Uma realidade ainda difícil, num país que tem pessoas sem acesso à energia em suas casas, enquanto em outros, como a Alemanha, os sindicatos conseguiram compromisso do estado de zero demissões frente a transição energética e o compromisso de que, se o trabalhador perder o emprego, o estado alemão assumirá a recolocação ou a diferença salarial que possa vir a ocorrer. Acrescentou que o Brasil tem uma oportunidade política e geopolítica, para construir uma agenda em torno de uma industrialização, uma oportunidade de construir relações diplomáticas. “O ano que vem o Brasil sedia a COP 30 e ninguém melhor do que os petroleiros, a Petrobrás, para fazer este debate. Só a categoria petroleira tem condições de olhar para essa questão além dos seus próprios interesses, olhando para os demais trabalhadores e por uma transição justa para todo mundo”, finalizou.
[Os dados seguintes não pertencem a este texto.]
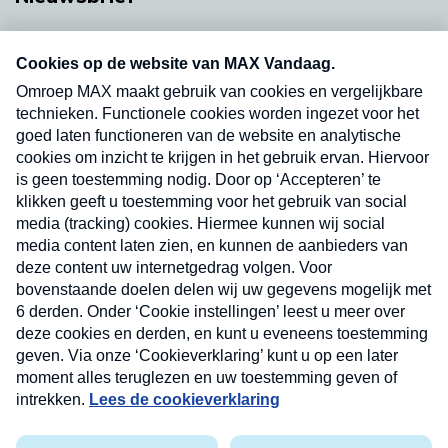
Neem hier een gratis abonnement op onze
nieuwsbrief. Elke vrijdag- en dinsdagochtend in
uw mailbox.
Verzend
Nieuwsbrief
Neem hier een gratis abonnement op onze
nieuwsbrief. Elke vrijdag- en dinsdagochtend in uw
mailbox.
Contact
Algemene voorwaarden
Privacyverklaring
Cookieverklaring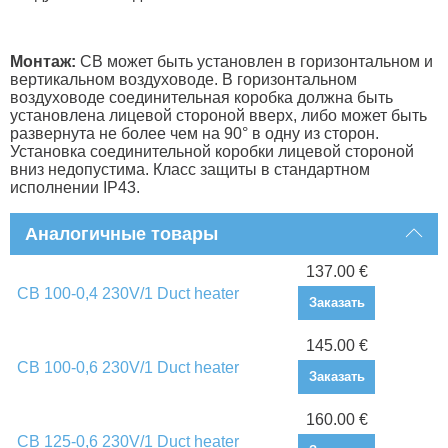
Монтаж:
СВ может быть установлен в горизонтальном и
вертикальном воздуховоде. В горизонтальном
воздуховоде соединительная коробка должна быть
установлена лицевой стороной вверх, либо может быть
развернута не более чем на 90° в одну из сторон.
Установка соединительной коробки лицевой стороной
вниз недопустима. Класс защиты в стандартном
исполнении IP43.
Аналогичные товары
137.00 €
CB 100-0,4 230V/1 Duct heater
Заказать
145.00 €
CB 100-0,6 230V/1 Duct heater
Заказать
160.00 €
CB 125-0,6 230V/1 Duct heater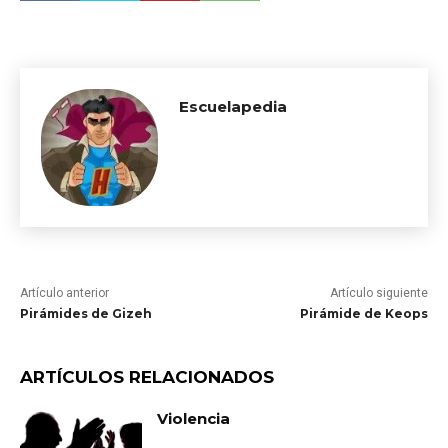
Escuelapedia
Artículo anterior
Artículo siguiente
Pirámides de Gizeh
Pirámide de Keops
ARTÍCULOS RELACIONADOS
Violencia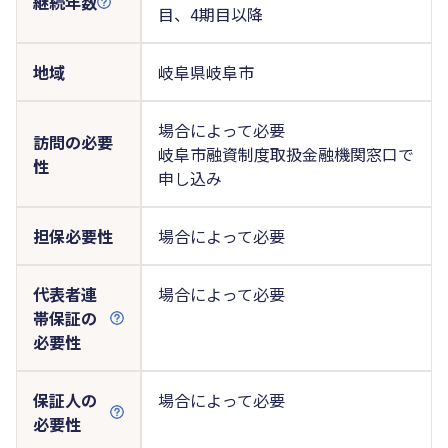
継続年数
目、4期目以降
地域
岐阜県岐阜市
場合によって必要
訪問の必要
岐阜市融資制度取扱金融機関窓口で
性
申し込み
担保必要性
場合によって必要
代表者連
場合によって必要
帯保証の
必要性
保証人の
場合によって必要
必要性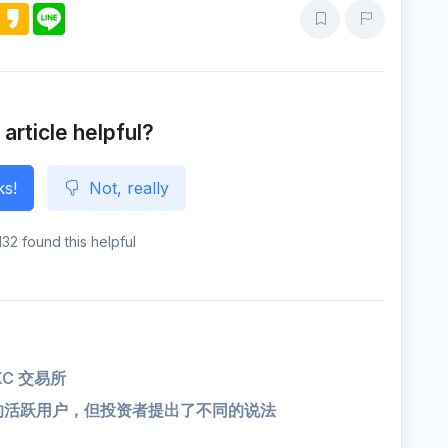
M
K
L
e
a
i
s
k
n
s
a
e
e
o
n
g
e
 article helpful?
ks!
Not, really
132 found this helpful
EXC 交易所
了1%的活跃用户，但投资者提出了不同的说法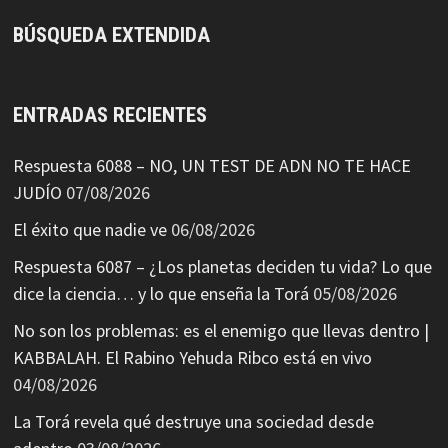
BÚSQUEDA EXTENDIDA
ENTRADAS RECIENTES
Respuesta 6088 – NO, UN TEST DE ADN NO TE HACE
JUDÍO
07/08/2026
El éxito que nadie ve
06/08/2026
Respuesta 6087 – ¿Los planetas deciden tu vida? Lo que
dice la ciencia… y lo que enseña la Torá
05/08/2026
No son los problemas: es el enemigo que llevas dentro |
KABBALAH. El Rabino Yehuda Ribco está en vivo
04/08/2026
La Torá revela qué destruye una sociedad desde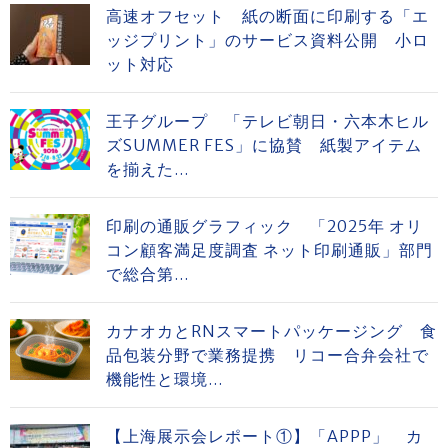
高速オフセット 紙の断面に印刷する「エ
ッジプリント」のサービス資料公開 小ロ
ット対応
王子グループ 「テレビ朝日・六本木ヒル
ズSUMMER FES」に協賛 紙製アイテム
を揃えた...
印刷の通販グラフィック 「2025年 オリ
コン顧客満足度調査 ネット印刷通販」部門
で総合第...
カナオカとRNスマートパッケージング 食
品包装分野で業務提携 リコー合弁会社で
機能性と環境...
【上海展示会レポート①】「APPP」 カ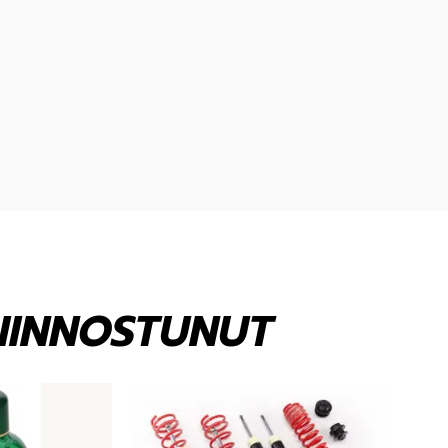
KIINNOSTUNUT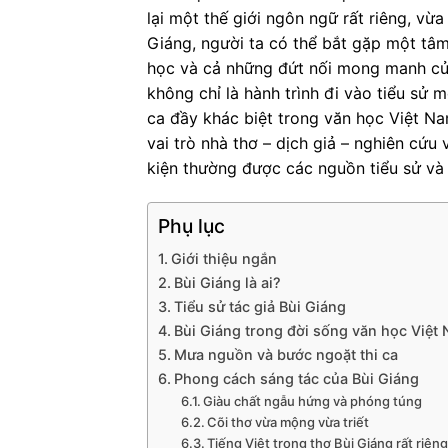
lại một thế giới ngôn ngữ rất riêng, vừa
Giáng, người ta có thể bắt gặp một tâm 
học và cả những đứt nối mong manh của 
không chỉ là hành trình đi vào tiểu sử 
ca đầy khác biệt trong văn học Việt 
vai trò nhà thơ – dịch giả – nghiên cứu
kiện thường được các nguồn tiểu sử và
Phụ lục
Giới thiệu ngắn
Bùi Giáng là ai?
Tiểu sử tác giả Bùi Giáng
Bùi Giáng trong đời sống văn học Việt
Mưa nguồn và bước ngoặt thi ca
Phong cách sáng tác của Bùi Giáng
Giàu chất ngẫu hứng và phóng túng
Cõi thơ vừa mộng vừa triết
Tiếng Việt trong thơ Bùi Giáng rất riên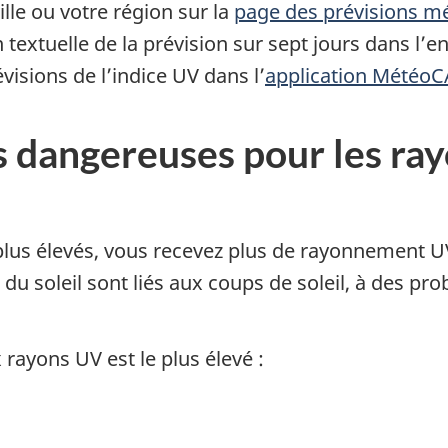
lle ou votre région sur la
page des prévisions m
 textuelle de la prévision sur sept jours dans l’e
isions de l’indice UV dans l’
application Météo
s dangereuses pour les ray
s plus élevés, vous recevez plus de rayonnement 
du soleil sont liés aux coups de soleil, à des pro
rayons UV est le plus élevé :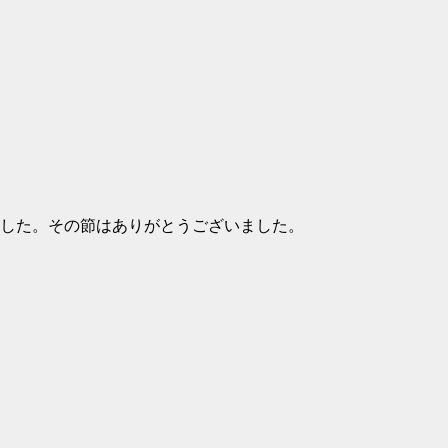
した。その節はありがとうございました。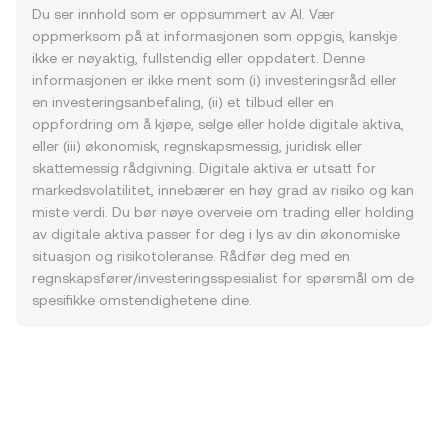
Du ser innhold som er oppsummert av AI. Vær
oppmerksom på at informasjonen som oppgis, kanskje
ikke er nøyaktig, fullstendig eller oppdatert. Denne
informasjonen er ikke ment som (i) investeringsråd eller
en investeringsanbefaling, (ii) et tilbud eller en
oppfordring om å kjøpe, selge eller holde digitale aktiva,
eller (iii) økonomisk, regnskapsmessig, juridisk eller
skattemessig rådgivning. Digitale aktiva er utsatt for
markedsvolatilitet, innebærer en høy grad av risiko og kan
miste verdi. Du bør nøye overveie om trading eller holding
av digitale aktiva passer for deg i lys av din økonomiske
situasjon og risikotoleranse. Rådfør deg med en
regnskapsfører/investeringsspesialist for spørsmål om de
spesifikke omstendighetene dine.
POSSIBILIDADE DE AVANÇAR NO DEBATE

Durante as falas dos participantes, foram muitas as colocações dos petroleiros e petroleiras sobre o tema. A presidenta do Sindipetro-RS, Miriam Cabreira, que participou representando a FUP da reunião do Clima, em Dubai, em 2023, lembrou a dimensão do debate. Para a dirigente, há muitos aspectos para o mundo do trabalho e o movimento sindical debater sobre a transição energética. Ela alertou que crise climática é uma bandeira invocada para justificar a emergência da transição, mas o que há, acrescentou, é uma disputa pela nova fronteira do desenvolvimento tecnológico. “No norte global, como nos EUA, Alemanha e Espanha, os trabalhadores fazem parte dos planos de transição energética, e no Brasil, no sul global, estamos lutando para manter as empresas estatais frente a uma bandeira de desestatizar para descarbonizar, um projeto de privatização que quer manter o sul global em uma estrutura de trabalho de colônia e colonizados. Quando descobrimos o pré-sal, tivemos como exemplo a Noruega para utilização dos recursos desta riqueza e sofremos um golpe e foi muito difícil enraizar este discurso importante na sociedade. Na transição energética temos uma possibilidade de avançar no debate com a sociedade”, finalizou ela.